Jenna Birch, now 28, suffering from pain had made her life so difficult that she wished to escape her own body. She was misdiagnosed as fibromyalgia, irritable bowel syndrome and menstrual disorder and lived with these diagnoses for 18 years, until a doctor finally gave her the correct diagnose: Small fiber polyneuropathy, also called small fiber neuropathy or small fiber peripheral neuropathy.
Her symptoms started at age of 10 from leg pain, which her parents thought to be “growing pains”, and later developed to headache, stomach ache, incontinence and diarrhea. By age of 16 her symptoms became difficult to hide and thereby kept her down from attending classes to social activities. “Sometimes I wouldn’t eat to avoid digestive issues. Other times I’d cut class, so I didn’t have to sit through six of them in a row, my bladder in agony. I avoided group activities and public outings; I made many excuses” Jenna says.
Small Fiber Neuropathy
Small fiber neuropathy occurs when damage to the peripheral nerves affects the small myelinated fibers (A) or unmyelinated C fibers. These are sensory nerve fibers that transfer thermal perception and nociception (sensation of pain). These fibers are also involved in a number of autonomic and enteric functions.
In small fiber polyneuropathy, the condition affects nerve fibers all over the body; the nerve ending damage could be caused by various problems including genetics, autoimmune conditions, injury or diseases.
Symptoms of small fiber neuropathy can vary widely in severity. In many cases there is a gradual onset of distal symptoms that include vague disturbance of sensation in the feet. Some individuals may also report a cold-like pain, tingling or a pins and needles sensation. Many patients report transient electric shock-like pain, usually lasting only seconds, but quite severe and potentially multiple times per day. In addition to spontaneous pain, many individuals report allodynia (pain to non-painful stimuli) and hyperesthesia (increase in sensitivity of any sense, such as sight, sound, touch and smell).

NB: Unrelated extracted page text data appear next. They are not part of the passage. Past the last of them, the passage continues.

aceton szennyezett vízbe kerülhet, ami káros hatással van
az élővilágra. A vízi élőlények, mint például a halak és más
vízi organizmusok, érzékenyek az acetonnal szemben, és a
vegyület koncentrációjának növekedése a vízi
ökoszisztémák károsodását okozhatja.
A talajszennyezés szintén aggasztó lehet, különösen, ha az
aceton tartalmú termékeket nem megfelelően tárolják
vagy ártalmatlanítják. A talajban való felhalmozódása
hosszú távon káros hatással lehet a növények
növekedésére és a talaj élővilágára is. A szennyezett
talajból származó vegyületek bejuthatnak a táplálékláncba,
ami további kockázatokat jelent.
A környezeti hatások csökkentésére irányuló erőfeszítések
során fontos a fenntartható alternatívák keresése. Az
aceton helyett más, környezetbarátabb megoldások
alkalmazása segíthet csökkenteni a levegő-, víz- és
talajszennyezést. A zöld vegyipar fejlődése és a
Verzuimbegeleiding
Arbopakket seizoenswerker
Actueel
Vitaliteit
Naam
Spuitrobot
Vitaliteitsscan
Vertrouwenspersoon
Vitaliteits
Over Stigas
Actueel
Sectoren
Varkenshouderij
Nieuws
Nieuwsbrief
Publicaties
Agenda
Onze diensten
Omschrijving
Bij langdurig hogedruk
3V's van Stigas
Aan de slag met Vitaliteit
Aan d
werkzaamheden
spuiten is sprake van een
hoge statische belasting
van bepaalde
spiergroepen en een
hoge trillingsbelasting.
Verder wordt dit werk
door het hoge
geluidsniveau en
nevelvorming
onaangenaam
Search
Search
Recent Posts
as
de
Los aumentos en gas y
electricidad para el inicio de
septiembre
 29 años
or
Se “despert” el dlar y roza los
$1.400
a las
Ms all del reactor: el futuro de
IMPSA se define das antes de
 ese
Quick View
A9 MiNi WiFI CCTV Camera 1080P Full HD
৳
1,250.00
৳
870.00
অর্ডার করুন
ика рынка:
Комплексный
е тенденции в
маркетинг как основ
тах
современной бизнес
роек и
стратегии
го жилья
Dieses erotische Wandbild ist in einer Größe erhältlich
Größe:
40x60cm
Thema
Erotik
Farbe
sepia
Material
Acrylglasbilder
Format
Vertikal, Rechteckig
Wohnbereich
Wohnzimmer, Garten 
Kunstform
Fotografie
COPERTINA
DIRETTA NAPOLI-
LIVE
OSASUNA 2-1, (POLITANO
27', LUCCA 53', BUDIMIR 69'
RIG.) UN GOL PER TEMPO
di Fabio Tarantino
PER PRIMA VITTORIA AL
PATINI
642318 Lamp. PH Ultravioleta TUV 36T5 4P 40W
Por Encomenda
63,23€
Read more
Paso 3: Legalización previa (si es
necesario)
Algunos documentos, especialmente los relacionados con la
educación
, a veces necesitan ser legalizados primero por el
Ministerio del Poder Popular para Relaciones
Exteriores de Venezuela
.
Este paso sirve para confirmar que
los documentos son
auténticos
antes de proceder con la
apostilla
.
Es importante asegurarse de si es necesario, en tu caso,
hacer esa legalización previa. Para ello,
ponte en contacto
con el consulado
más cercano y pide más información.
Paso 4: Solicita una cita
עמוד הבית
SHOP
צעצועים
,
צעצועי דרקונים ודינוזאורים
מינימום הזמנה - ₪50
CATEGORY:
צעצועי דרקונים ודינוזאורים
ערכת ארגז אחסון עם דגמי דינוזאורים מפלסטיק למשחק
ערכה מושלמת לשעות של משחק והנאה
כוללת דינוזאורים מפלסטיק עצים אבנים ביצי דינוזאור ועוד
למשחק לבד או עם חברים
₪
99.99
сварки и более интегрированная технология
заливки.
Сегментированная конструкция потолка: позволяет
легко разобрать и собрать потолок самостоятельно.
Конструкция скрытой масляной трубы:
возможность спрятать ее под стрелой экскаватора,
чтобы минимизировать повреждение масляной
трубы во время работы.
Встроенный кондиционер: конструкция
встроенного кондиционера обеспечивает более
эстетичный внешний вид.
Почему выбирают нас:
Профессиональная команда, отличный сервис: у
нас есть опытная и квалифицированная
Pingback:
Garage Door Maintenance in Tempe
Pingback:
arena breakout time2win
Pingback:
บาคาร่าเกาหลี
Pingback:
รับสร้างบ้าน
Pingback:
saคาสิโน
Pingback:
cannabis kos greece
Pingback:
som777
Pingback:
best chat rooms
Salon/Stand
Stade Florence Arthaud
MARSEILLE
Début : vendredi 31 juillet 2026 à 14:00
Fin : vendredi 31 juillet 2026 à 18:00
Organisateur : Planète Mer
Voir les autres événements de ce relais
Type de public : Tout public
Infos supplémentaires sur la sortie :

Small nerve fiber neuropathy also may result in autonomic and enteric dysfunction. Patients often do not identify the relationship of these symptoms to their sensory complaints; however, when asked, they may report among others diarrhea, constipation, difficulty with urinary frequency, nocturia, and/or voiding.
Diagnosis of Small Fiber
The history and physical examination findings are the main standards against which all tests are compared, when making a diagnosis of a small fiber neuropathy. A detailed review of the symptoms, rate of progression, and complaints suggestive of autonomic fiber involvement is necessary. However, patients with small fiber neuropathy are expected to have severe pain symptoms with little evidence of neuropathy at clinical examination and nerve conduction study. For this reason, the diagnosis may become difficult and, mainly in patients not afferent to referral centres, occur long time after the onset. However, patients should always be screened for other treatable causes of small fiber neuropathy. Recently, scoring examinations have been developed, and may aid in diagnosis of small fiber neuropathies. In addition, the specific types of pain experienced by patients with small fiber neuropathy may need to be characterized.
Skin biopsy, available for about 20 years, has become a widely accepted technique to investigate the structural integrity of small nerve fibers. This technique can provide a reliable quantification of somatic and autonomic small nerve fibers. A standard 3-mm dermatologic punch biopsy can be taken from any location on the body, but typically is performed on sites of interest in evaluation of a distal small fiber neuropathy (e.g., the lateral distal leg or thigh). By using either bright field immunohistochemistry or indirect immunofluorescence approaches, the number of fibers crossing the dermal/epidermal junction is quantified through standardized means, and results are expressed as the number of intraepidermal nerve fibers per millimeter.
The correct diagnosis
“Those of us with small fiber polyneuropathy look fine. We have learned to mimic “normal”. But inside, the pain is chipping away at us” Jenna says. After several appointments to doctors, hospitals and performing several tests, Jenna got the diagnosis of fibromyalgia in 2011. It is a chronic condition characterized by widespread pain, fatigue, plus sleep and mood issues. She believed in the diagnose for several years, until she spoke to a new doctor, Anne Louise Oaklander, over the phone in 2015. Anne Louise Oaklander, MD, a neurologist and director of the nerve unit at Massachusetts General Hospital, explained to Jenna, that she might be a patient of small fiber neuropathy instead of fibromyalgia. Later, Jenna completed a punch biopsy, which revealed only few nerve endings left in her skin. Finally, in 2015 she received the correct diagnosis to her disease, small fiber polyneuropathy. Jenna expresses her relief this way: “I feel saner and more self-assured now that I have a conclusive diagnosis. I don’t worry that I am making a big deal out of pain, that I am just too weak to handle it”.